** START OF Source excerpt **
It is known that the minimum-mean-squared-error (MMSE) denoiser under Gaussian noise can be written as a proximal operator, which suffices for asymptotic convergence of plug-and-play (PnP) methods but does not reveal the structure of the induced regularizer or give convergence rates. We show that the MMSE denoiser corresponds to a regularizer that can be written explicitly as an upper Moreau envelope of the negative log-marginal density, which in turn implies that the regularizer is 1-weakly convex. Using this property, we derive (to the best of our knowledge) the first sublinear convergence guarantee for PnP proximal gradient descent with an MMSE denoiser. We validate the theory with a one-dimensional synthetic study that recovers the implicit regularizer. We also validate the theory with imaging experiments (deblurring and computed tomography), which exhibit the predicted sublinear behavior.

Editorial analysis

A structured set of objections, weighed in public.

Desk editor's note, referee report, simulated authors' rebuttal, and a circularity audit. Tearing a paper down is the easy half of reading it; the pith above is the substance, this is the friction.

Desk Editor's Note private letter to a colleague

This paper gives the first sublinear nonasymptotic convergence rate for PnP proximal gradient with exact MMSE denoisers by showing the induced regularizer is 1-weakly convex as an upper Moreau envelope.

read the letter

The main thing to know is that this paper shows how to get the first sublinear convergence rate for plug-and-play proximal gradient descent when the denoiser is the exact MMSE estimator under Gaussian noise. They do this by identifying the implicit regularizer as the upper Moreau envelope of the negative log-marginal density, which turns out to be 1-weakly convex. That link lets them apply standard results from weakly convex optimization, which earlier PnP papers apparently did not have for non-asymptotic guarantees. The one-dimensional synthetic experiment recovers the implicit regularizer as predicted, and the deblurring and CT experiments show the sublinear decay in practice. That is decent validation for a theory paper. The soft spots sit mostly in the modeling assumptions. The whole argument needs exact Gaussian noise and a precise MMSE operator; any trained network that only approximates the MMSE breaks the weak-convexity and the rate directly. The rate constants may also depend on quantities that are not easy to check in real data, though the abstract does not detail the dependence. Still, under the stated ideal conditions the logic holds up without obvious gaps. This is for researchers working on convergence analysis of PnP and related methods in imaging and inverse problems. Anyone who wants to move these algorithms from heuristics toward rates will find it useful. The math looks grounded enough that it should go to a serious referee rather than a desk reject. I would recommend sending it for peer review.

Referee Report

2 major / 3 minor

Summary. The manuscript claims that the MMSE denoiser for unit-variance Gaussian noise equals the proximal mapping of the upper Moreau envelope of the negative log-marginal density. This structure implies that the induced regularizer is 1-weakly convex. Consequently, standard results for proximal gradient methods on 1-weakly convex objectives yield sublinear convergence rates for the PnP proximal gradient descent iteration. The paper supports these claims with a one-dimensional synthetic experiment that recovers the implicit regularizer and with deblurring and computed tomography experiments that exhibit the predicted sublinear behavior.
** END OF Source excerpt **
** START OF Material shown **
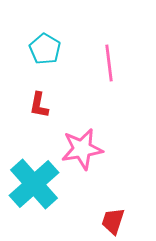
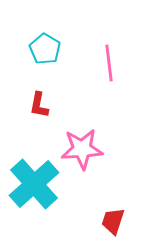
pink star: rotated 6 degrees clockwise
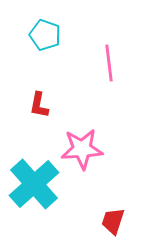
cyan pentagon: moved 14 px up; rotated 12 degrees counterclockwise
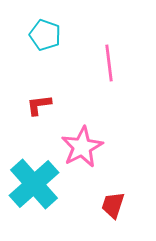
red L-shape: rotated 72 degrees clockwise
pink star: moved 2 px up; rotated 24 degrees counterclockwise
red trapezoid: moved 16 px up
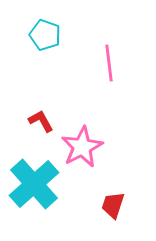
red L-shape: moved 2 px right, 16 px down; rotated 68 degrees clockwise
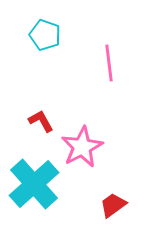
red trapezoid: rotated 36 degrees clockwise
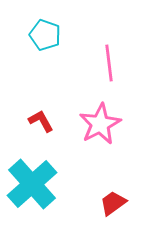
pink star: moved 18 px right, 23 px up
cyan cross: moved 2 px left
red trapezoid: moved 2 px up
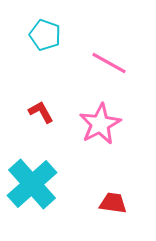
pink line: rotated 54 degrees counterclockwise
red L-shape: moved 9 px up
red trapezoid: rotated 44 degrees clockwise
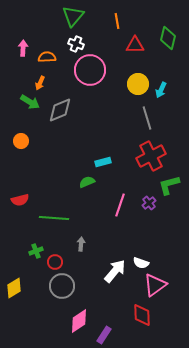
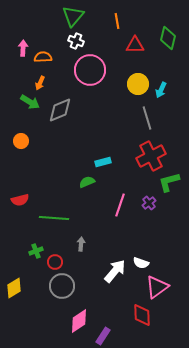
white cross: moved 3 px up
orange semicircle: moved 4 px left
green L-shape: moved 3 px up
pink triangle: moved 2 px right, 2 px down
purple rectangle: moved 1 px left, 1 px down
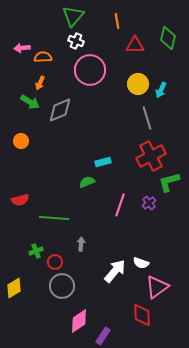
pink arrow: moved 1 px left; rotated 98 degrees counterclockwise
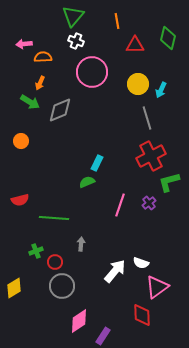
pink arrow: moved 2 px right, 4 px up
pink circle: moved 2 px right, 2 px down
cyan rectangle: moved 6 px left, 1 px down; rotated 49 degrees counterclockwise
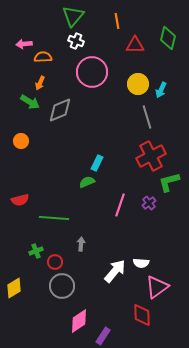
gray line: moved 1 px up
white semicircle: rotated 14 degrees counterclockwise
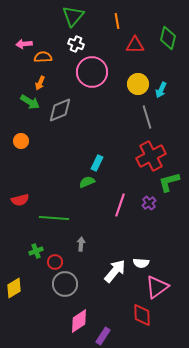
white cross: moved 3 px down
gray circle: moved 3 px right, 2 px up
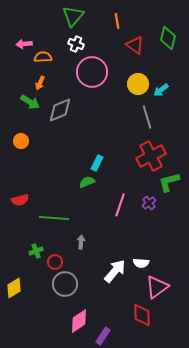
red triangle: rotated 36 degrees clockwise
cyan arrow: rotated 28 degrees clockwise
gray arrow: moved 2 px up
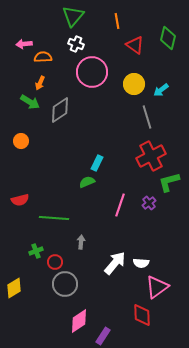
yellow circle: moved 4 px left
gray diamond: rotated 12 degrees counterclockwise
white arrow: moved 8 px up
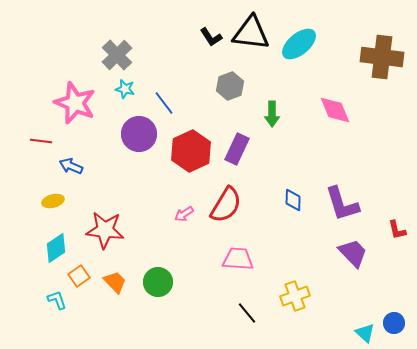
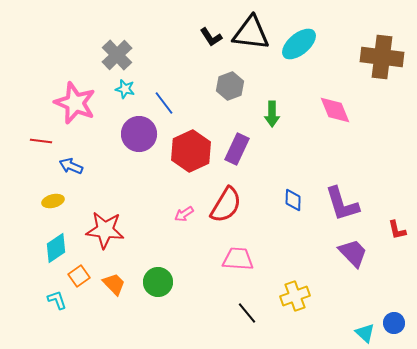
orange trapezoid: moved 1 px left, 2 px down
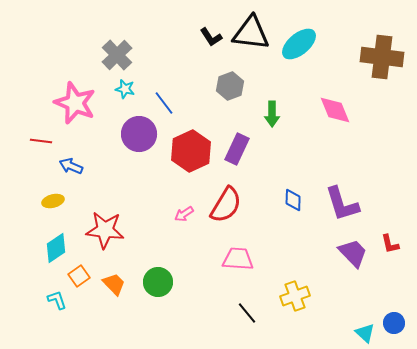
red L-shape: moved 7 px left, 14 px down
** END OF Material shown **
## Written task 1
Name the components that the analysis of the MMSE denoiser paper says it includes.
## Written task 2
Pick up the analysis of the MMSE denoiser paper right after the last sentence of its referee summary.

## Response 1
Desk editor's note, referee report, simulated authors' rebuttal, and circularity audit.

## Response 2
Significance. If the central derivation holds, this paper makes a notable contribution by providing the first sublinear nonasymptotic convergence guarantee for plug-and-play proximal gradient descent using MMSE denoisers. Previous results were limited to asymptotic convergence based on the proximal representation alone. The explicit link to the upper Moreau envelope and 1-weak convexity is a clean and useful insight that could facilitate further analysis of PnP methods. The synthetic validation is particularly strong as it directly recovers the regularizer, while the imaging results provide empirical support for the theory under the stated assumptions.

major comments (2)

The proof that the regularizer is 1-weakly convex relies on showing that R(y) + (1/2)||y||² is the convex conjugate of g(x) - (1/2)||x||². This step is load-bearing for the sublinear rate; please ensure the conjugate relation is derived without additional assumptions on p_Y beyond those needed for the MMSE to exist.
The sublinear rate is for the stationarity measure; it would be helpful to specify the exact form of the rate (e.g., O(1/k)) and whether the hidden constants are independent of the problem dimensions or noise level, as this impacts the nonasymptotic nature of the result.

minor comments (3)

The phrase 'to the best of our knowledge' for the first sublinear guarantee is appropriate, but adding a sentence contrasting with existing asymptotic results would improve context.
In the imaging experiments, specify the exact implementation of the MMSE denoiser (e.g., closed-form or numerical) to allow reproducibility, especially since the theory requires the exact operator.
Define the upper Moreau envelope more clearly at first use, distinguishing it from the standard lower Moreau envelope used in proximal operators.

Simulated Author's Rebuttal

2 responses · 0 unresolved

We thank the referee for the positive assessment of our manuscript and for the constructive comments. We are glad that the link between MMSE denoisers and 1-weakly convex regularizers via upper Moreau envelopes is viewed as a clean insight enabling the first sublinear nonasymptotic rates for PnP proximal gradient descent. We address each major comment below.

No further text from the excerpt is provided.